The beach is long and peaks galore. This part of the Nicaraguan coast is sensitive to westerly swells, either with a bit of south or north in it. Contrary to Playa Maderas and Popoyo, The Boom is located further from the lakes so it doesn’t benefit from super-consistent, all-day offshores. Mornings are the best time for good wind conditions and clean barrels; afternoons are good for chilling out and recovering ready for tomorrow’s sessions.

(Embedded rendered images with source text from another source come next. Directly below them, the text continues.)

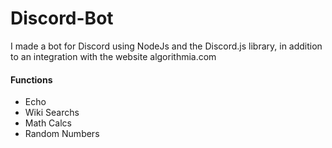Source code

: # Discord-Bot
I made a bot for Discord using NodeJs and the Discord.js library, in addition to an integration with the website algorithmia.com
<h4>Functions</h4>
<ul>
  <li>Echo</li>
  <li>Wiki Searchs</li>
  <li>Math Calcs</li>
  <li>Random Numbers</li>
</ul>
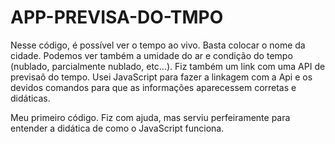 # APP-PREVISA-DO-TMPO
Nesse código, é possível ver o tempo ao vivo. Basta colocar o nome da cidade.
Podemos ver também a umidade do ar e condição do tempo (nublado, parcialmente nublado, etc...).
Fiz também um link com uma API de previsaõ do tempo.
Usei JavaScript para fazer a linkagem com a Api e os devidos comandos para que as informações aparecessem corretas e didáticas.

Meu primeiro código. Fiz com ajuda, mas serviu perfeiramente para entender a didática de como o JavaScript funciona.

In the last few years, Nicaragua has developed both as a tourist destination as well as a surf destination. The main hassle for surfers remains to get to the spots without a car, particularly if you wish to explore different areas. Other than that, Nicaragua is as appealing – if not more – than other Central American countries when it comes to surf trips: the waves are plentiful and relatively uncrowded, the weather is fine (avoid the worst of rainy season between September and November), and the cost of living is lower than Costa Rica, Panama, Mexico, and even El Salvador. Those who wish to more than surfing can venture into some of the country’s Nature Reserves, try volcano boarding, visit the island-volcano of Ometepe on Lake Nicaragua, or visit the calmer waters of the Caribbean coast.
Where: Fly to San Jose International (SJO) and drive to Nicaragua or catch a connecting flight to Augusto Cesar Sandino International Airport (MGA) in Managua.
When: April to October.
Why: High-quality point, reef and beach-breaks with warm water and few visiting surfers.
How: A selection of shortboards and a step-up or semi-gun for bigger days.